:: What the exercise asks ::
Arrange every line of the listing below as a Markdown table with the columns Row and Line, numbering the lines in order and skipping any blank ones. Leave the pictures out of the table.

++++++

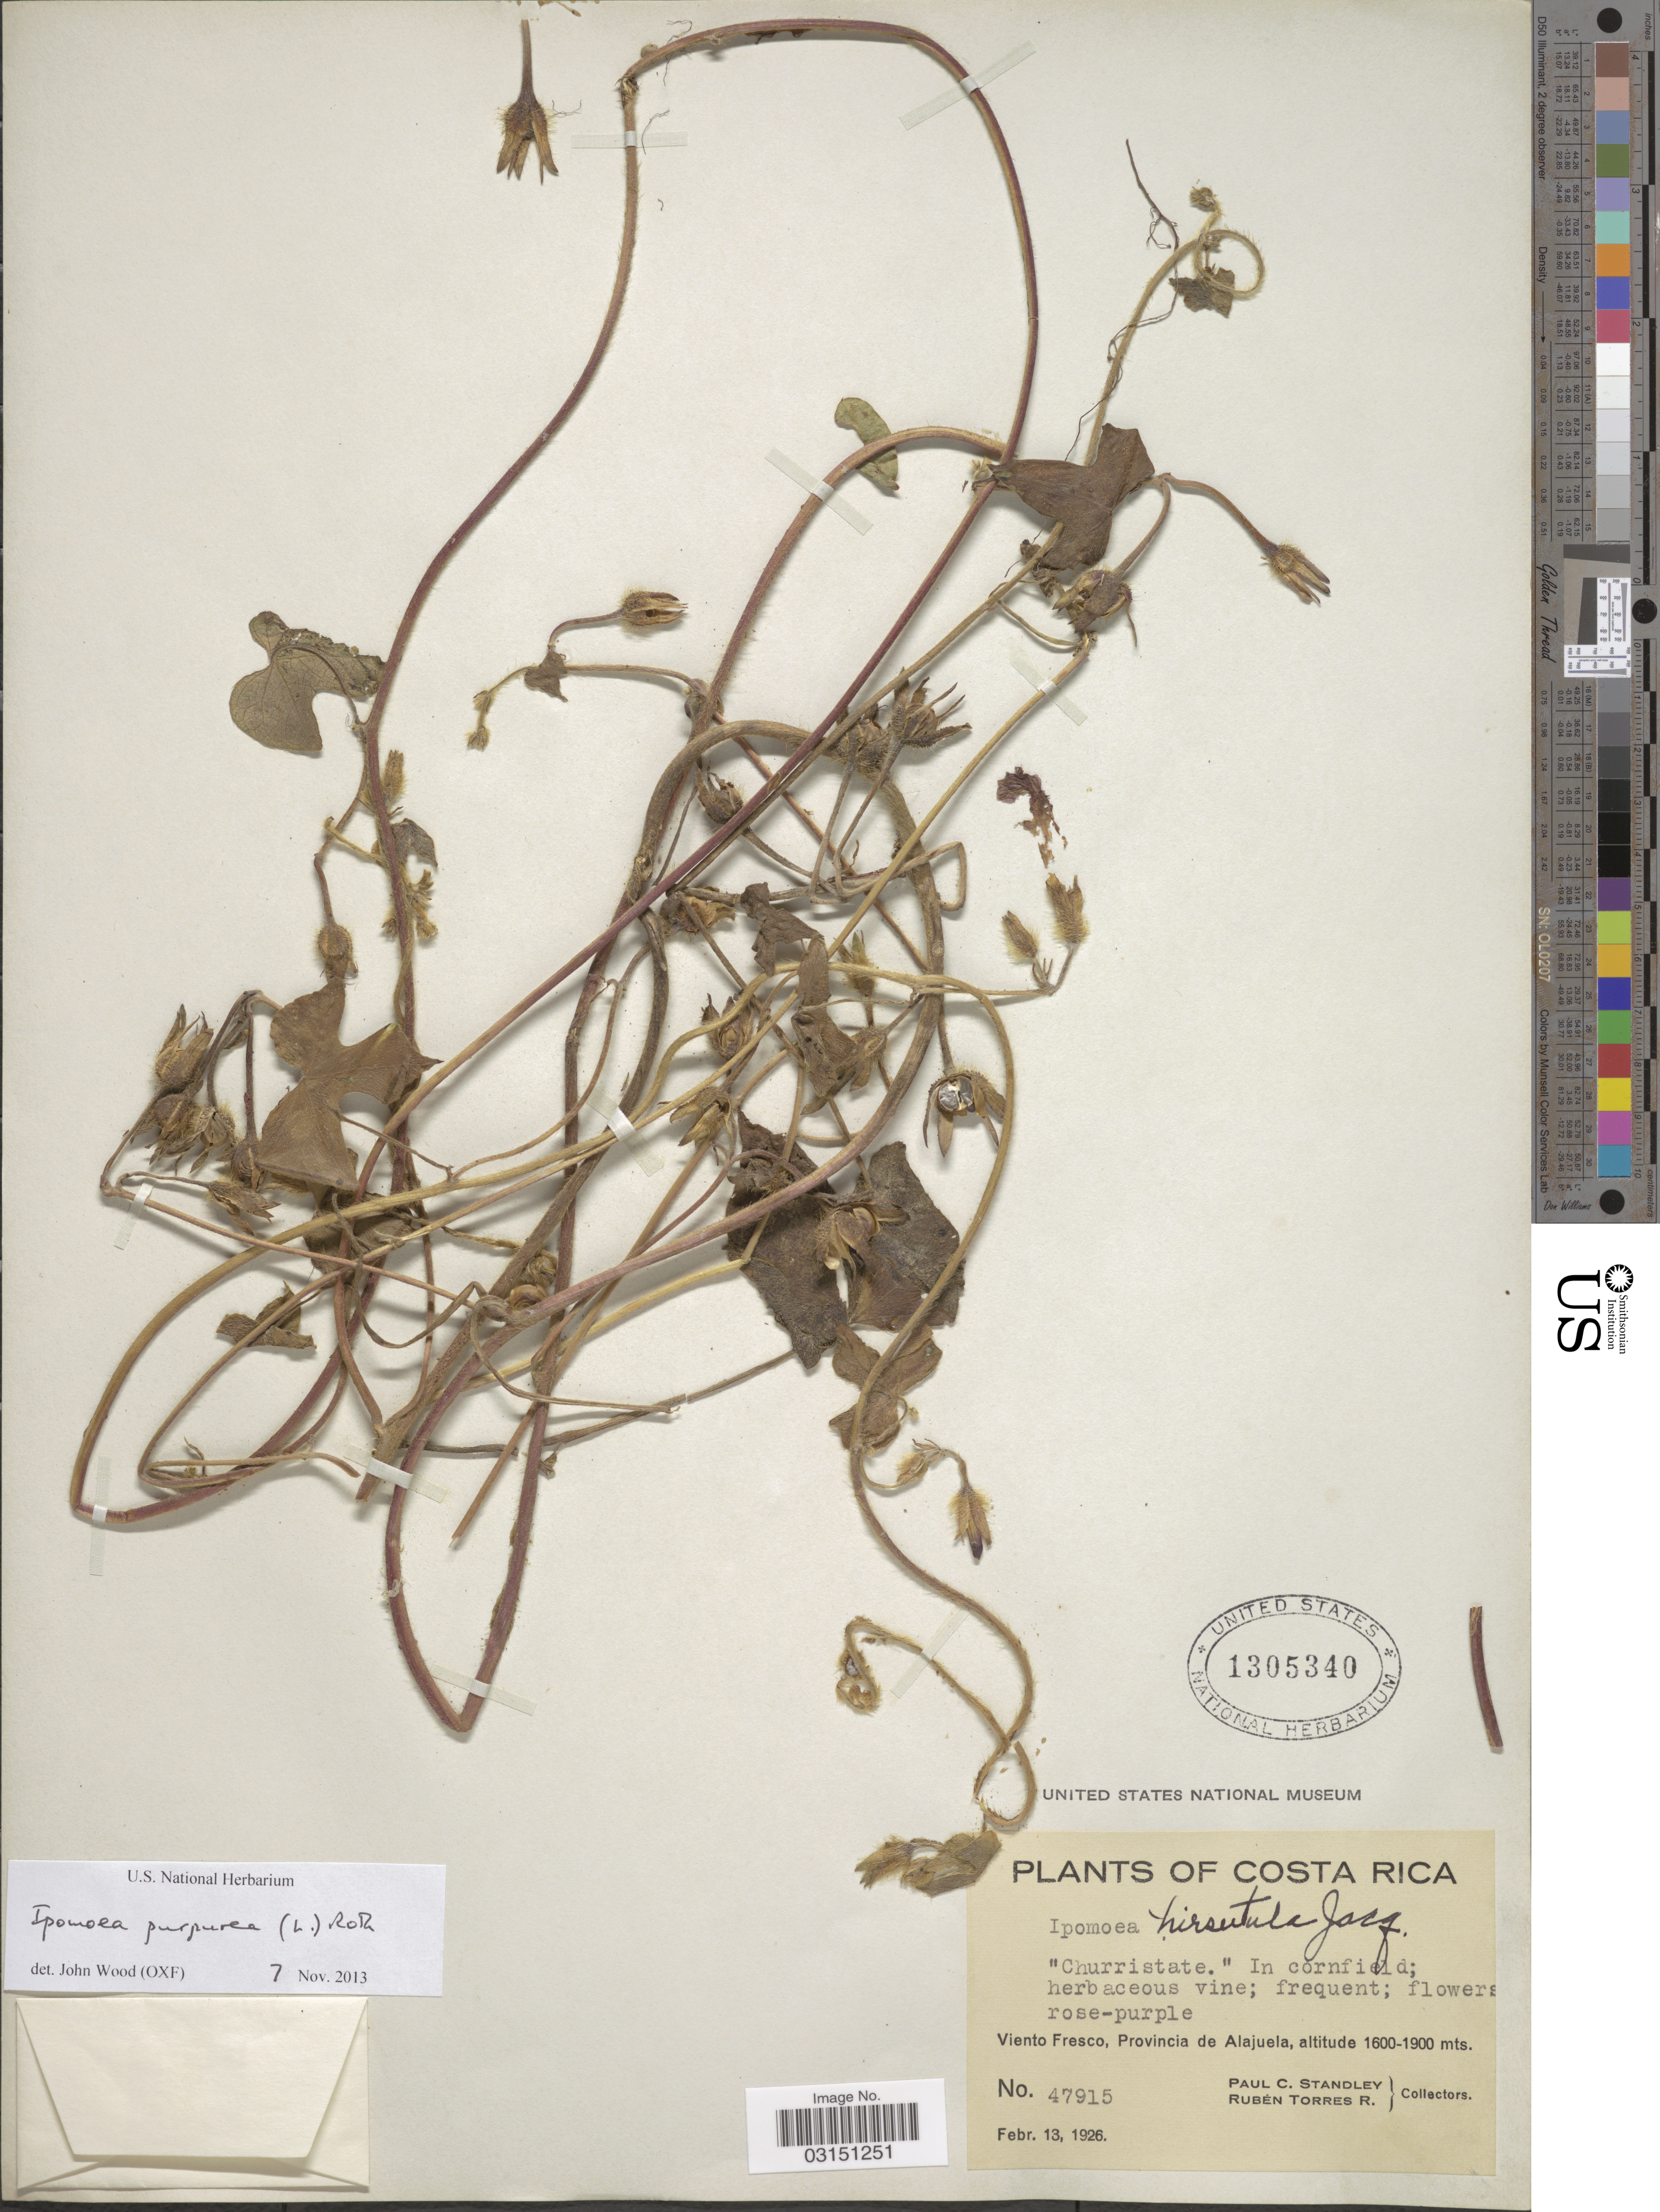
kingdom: Plantae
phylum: Tracheophyta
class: Magnoliopsida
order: Solanales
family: Convolvulaceae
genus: Ipomoea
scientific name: Ipomoea purpurea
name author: (L.) Roth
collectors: P. C. Standley & R. Torres Rojas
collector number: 47915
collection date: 1926-02-13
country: Costa Rica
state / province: Alajuela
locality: Viento Fresco.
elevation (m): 1600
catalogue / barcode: US 1305340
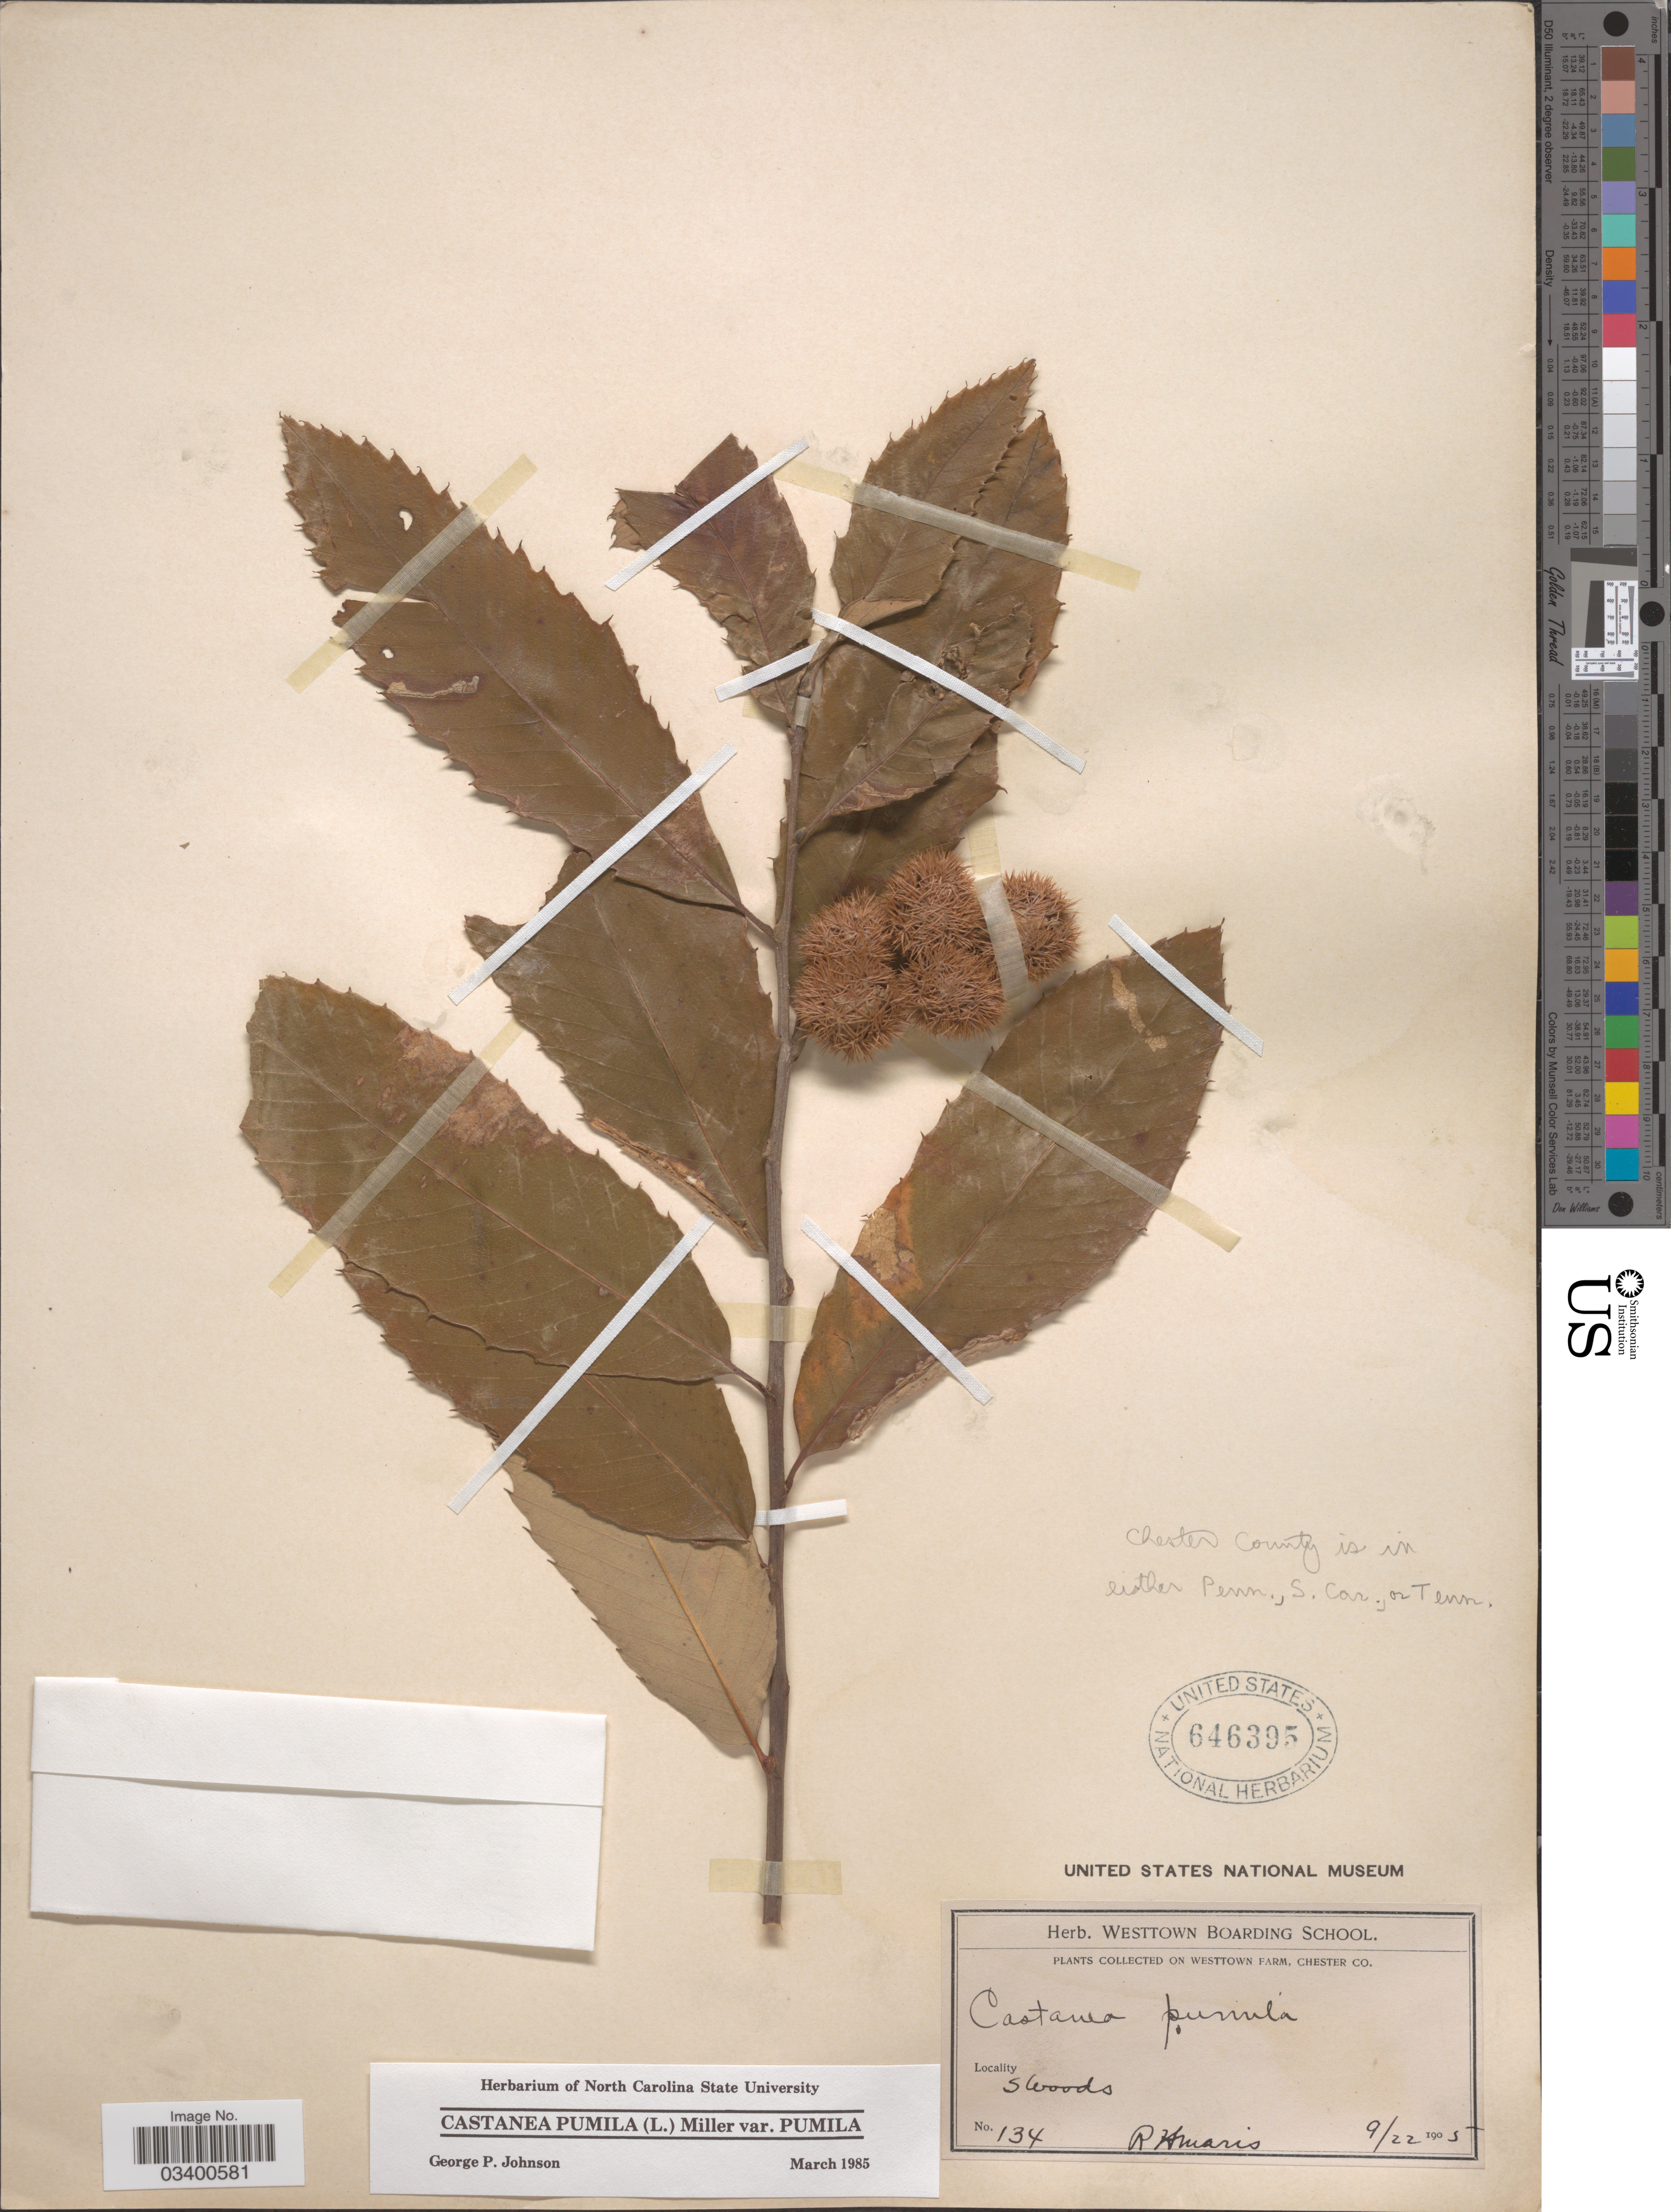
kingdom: Plantae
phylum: Tracheophyta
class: Magnoliopsida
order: Fagales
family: Fagaceae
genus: Castanea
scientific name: Castanea pumila var. pumila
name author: (L.) Mill.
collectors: R. Maris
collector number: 134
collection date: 1905-09-22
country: United States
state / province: Pennsylvania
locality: On Westtown Farm, Chester Co. S Woods.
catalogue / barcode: US 646395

++++++

:: Answer in full ::
| Row | Line |
|---|---|
| 1 | kingdom: Plantae |
| 2 | phylum: Tracheophyta |
| 3 | class: Magnoliopsida |
| 4 | order: Solanales |
| 5 | family: Convolvulaceae |
| 6 | genus: Ipomoea |
| 7 | scientific name: Ipomoea purpurea |
| 8 | name author: (L.) Roth |
| 9 | collectors: P. C. Standley & R. Torres Rojas |
| 10 | collector number: 47915 |
| 11 | collection date: 1926-02-13 |
| 12 | country: Costa Rica |
| 13 | state / province: Alajuela |
| 14 | locality: Viento Fresco. |
| 15 | elevation (m): 1600 |
| 16 | catalogue / barcode: US 1305340 |
| 17 | kingdom: Plantae |
| 18 | phylum: Tracheophyta |
| 19 | class: Magnoliopsida |
| 20 | order: Fagales |
| 21 | family: Fagaceae |
| 22 | genus: Castanea |
| 23 | scientific name: Castanea pumila var. pumila |
| 24 | name author: (L.) Mill. |
| 25 | collectors: R. Maris |
| 26 | collector number: 134 |
| 27 | collection date: 1905-09-22 |
| 28 | country: United States |
| 29 | state / province: Pennsylvania |
| 30 | locality: On Westtown Farm, Chester Co. S Woods. |
| 31 | catalogue / barcode: US 646395 |